On 4 July 1904, at Larderello, Conti powered five bulbs from a dynamo driven by a reciprocating steam engine using geothermal power. In 1905 he increased power production to 20kW.[1]

This system improved to the point that in 1916 it distributed 2750 kW of electricity in the entire area surrounding the village, including nearby cities of Volterra and Pomarance.[1] With a new international reputation, Larderello was visited by Marie Curie during the First World War.

In 1912, he succeeded his father-in-law, who had no male heirs, as the majority shareholder of the family business. This year also saw the installation of the first geothermal power plant in Larderello, and the merger of three companies competing in the production of boric acid into a new company, the Società Boracifera di Larderello. This restructuring strengthened the family's control of the company's stock and compensated for the increasing competition from America and the decline of boric acid production.

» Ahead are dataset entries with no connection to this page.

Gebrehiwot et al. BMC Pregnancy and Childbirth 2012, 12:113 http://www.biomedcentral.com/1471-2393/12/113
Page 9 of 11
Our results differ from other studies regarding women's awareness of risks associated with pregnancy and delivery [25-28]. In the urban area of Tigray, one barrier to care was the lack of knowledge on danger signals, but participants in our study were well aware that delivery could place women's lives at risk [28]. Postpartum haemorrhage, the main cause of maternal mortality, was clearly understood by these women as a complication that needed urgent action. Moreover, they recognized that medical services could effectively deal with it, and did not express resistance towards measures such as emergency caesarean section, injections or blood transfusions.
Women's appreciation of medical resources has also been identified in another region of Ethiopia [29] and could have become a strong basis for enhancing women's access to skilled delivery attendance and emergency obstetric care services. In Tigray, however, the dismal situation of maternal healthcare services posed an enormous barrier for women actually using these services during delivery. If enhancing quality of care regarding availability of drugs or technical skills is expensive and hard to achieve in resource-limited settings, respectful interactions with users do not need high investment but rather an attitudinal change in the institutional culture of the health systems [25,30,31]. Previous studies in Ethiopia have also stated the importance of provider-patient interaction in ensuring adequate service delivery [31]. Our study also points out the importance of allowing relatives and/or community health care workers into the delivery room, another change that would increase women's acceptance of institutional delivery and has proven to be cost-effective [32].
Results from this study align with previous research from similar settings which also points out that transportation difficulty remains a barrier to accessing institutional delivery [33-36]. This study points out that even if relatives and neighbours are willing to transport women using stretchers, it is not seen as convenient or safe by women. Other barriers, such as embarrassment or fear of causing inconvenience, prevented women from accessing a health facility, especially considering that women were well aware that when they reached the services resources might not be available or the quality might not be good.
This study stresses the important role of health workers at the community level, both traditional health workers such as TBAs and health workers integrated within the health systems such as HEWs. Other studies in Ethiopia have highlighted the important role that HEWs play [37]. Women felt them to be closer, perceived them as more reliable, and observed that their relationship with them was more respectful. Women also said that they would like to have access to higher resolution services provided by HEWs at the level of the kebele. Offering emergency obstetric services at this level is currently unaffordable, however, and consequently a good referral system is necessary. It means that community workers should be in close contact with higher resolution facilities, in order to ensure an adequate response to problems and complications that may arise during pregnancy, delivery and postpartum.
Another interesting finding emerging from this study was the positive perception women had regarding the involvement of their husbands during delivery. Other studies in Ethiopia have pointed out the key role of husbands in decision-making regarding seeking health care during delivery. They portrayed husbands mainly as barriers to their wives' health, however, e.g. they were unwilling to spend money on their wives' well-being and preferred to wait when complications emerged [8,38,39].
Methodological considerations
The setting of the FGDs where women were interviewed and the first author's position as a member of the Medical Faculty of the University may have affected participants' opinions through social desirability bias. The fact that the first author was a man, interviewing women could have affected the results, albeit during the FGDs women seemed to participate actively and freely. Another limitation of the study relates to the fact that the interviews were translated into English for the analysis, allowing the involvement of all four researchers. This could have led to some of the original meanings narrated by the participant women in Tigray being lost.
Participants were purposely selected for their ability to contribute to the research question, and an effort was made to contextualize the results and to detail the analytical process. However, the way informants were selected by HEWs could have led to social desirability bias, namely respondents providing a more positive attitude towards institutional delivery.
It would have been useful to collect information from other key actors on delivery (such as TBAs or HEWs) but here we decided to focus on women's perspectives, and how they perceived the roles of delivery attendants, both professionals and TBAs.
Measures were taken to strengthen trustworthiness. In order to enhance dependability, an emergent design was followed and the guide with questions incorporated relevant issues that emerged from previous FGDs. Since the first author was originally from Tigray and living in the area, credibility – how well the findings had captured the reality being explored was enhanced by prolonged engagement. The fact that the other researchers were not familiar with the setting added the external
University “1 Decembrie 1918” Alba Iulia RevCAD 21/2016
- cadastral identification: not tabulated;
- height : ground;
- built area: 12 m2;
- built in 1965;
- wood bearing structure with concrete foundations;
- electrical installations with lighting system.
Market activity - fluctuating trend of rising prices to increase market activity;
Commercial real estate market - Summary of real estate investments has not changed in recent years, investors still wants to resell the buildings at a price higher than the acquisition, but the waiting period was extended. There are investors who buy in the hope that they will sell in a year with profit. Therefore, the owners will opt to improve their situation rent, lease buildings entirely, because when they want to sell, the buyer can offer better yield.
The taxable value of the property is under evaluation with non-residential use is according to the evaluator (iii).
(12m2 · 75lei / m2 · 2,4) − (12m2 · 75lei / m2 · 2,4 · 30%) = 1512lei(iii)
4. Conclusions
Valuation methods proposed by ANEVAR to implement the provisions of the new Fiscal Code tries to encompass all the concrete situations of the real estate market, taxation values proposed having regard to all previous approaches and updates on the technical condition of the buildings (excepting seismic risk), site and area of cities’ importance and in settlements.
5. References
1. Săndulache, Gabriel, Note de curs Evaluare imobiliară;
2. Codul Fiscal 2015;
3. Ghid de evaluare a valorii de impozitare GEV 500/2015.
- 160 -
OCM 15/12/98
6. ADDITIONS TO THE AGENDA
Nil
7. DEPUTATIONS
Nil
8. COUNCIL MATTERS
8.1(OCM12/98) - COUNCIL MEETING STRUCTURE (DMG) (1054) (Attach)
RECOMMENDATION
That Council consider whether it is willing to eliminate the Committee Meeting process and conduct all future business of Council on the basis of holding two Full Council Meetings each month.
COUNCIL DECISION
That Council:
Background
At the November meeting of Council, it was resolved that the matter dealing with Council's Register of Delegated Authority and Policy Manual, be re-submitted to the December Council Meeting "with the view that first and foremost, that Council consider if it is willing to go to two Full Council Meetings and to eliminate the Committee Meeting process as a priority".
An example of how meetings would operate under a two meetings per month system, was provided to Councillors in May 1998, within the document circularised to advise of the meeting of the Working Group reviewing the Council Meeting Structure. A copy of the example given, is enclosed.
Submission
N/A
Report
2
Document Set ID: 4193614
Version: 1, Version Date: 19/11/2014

Fascism's influence on business edit

The geothermal electricity project was put on hold until 1921, after the war, and after years of social unrest ended with the arrival to power of Benito Mussolini, of whom the Ginori Conti and Larderel families were big supporters.

The first general campaign in favour of a strike at Castelnuovo, near Larderello, broke out in 1915. After the war, in which his children and wife (a nurse) served, the first strike hit the various establishments in the Larderello S.p.A., except in Larderello itself: the resistance of the worker's union ran from 9 May to 9 June and continued sporadically until October 1920.

Work then resumed, with 400 employees being laid off, and free health care and guaranteed sick leave being stopped. Workers also now had to pay rent for their homes, were enrolled in the National Fascist Party (PNF), and came under surveillance and guard by members of the same PNF. The area fell under fascist influence from Larderello, until the creation of the tenth combat battalion on 16 October 1920, the first and only in the area until 1922. In October that year, the workers participated in the march on Rome.

Tuscan fascists built local networks through the various sports clubs or other diversions already set up under the influence of the philanthropic Larderel and Ginori Conti.

Later years edit

On 27 March 1931 the first fumarole exploded with a force and a roar so constant that local residents sealed doors and windows to be able to sleep. The noise could reportedly be heard in the cities of Volterra and Massa Marittima, 25 km away. In 1936, Ferrovie dello Stato opened a new 60 MW power, producing two million pounds of water vapour, in addition to natural gas (93% carbon dioxide, 2.5% hydrogen sulphide, 4.5% of residual fuel).

The prince, many times deputy of Volterra (1896–1919) and senator of the Kingdom in 1919, was now assisted by his eldest son John (1899–1972) [1], who was a doctor of chemistry, as general manager of establishments, and his youngest son Frederick (1909–1975), who became Deputy director general and director of the research laboratory, which opened in 1938.

Following gaining independence from the Società Ligure Toscana di Elettricità and the Società Electrica Valdarno, the Società Boracifera di Larderello was subsequently merged into the SELT-Valdarno electric power company.

After the signing of several agreements after 1932, the Società Boracifera di Larderello passed into the hands of the Ferrovie dello Stato in 1939. Despite the war, the Ferrovie dello Stato conducted further research into steam and electricity generation, with peak production of 900GWh in 1943.

Death edit

Piero Ginori Conti's status as a Grand Cross and Grand Cordon of the Order of Saints Maurice and Lazarus, and a Minister of State, earned him a state funeral, which was celebrated in the Basilica of Santa Maria del Fiore, in Florence, on 5 December 1939. He left his children a legacy worth 15 million liras (at the time) in real estate and securities.

Family edit

The prince was widowed in 1925. He remarried to a French woman named Odette Guillemard. From the first marriage he had four sons and two daughters; from the second, a single daughter.

The prince was also a Rotarian in the early years of Rotary International in Italy. He became governor of the then District 46, in the year 1928-1929 as well as Chairman of the RC of Florence.

References edit

  1. ^ a b DiPippio, Ronald (Jun 1999). "Small Geothermal Power Plants: Design, Performance, and Economics" (PDF). Retrieved 27 May 2015.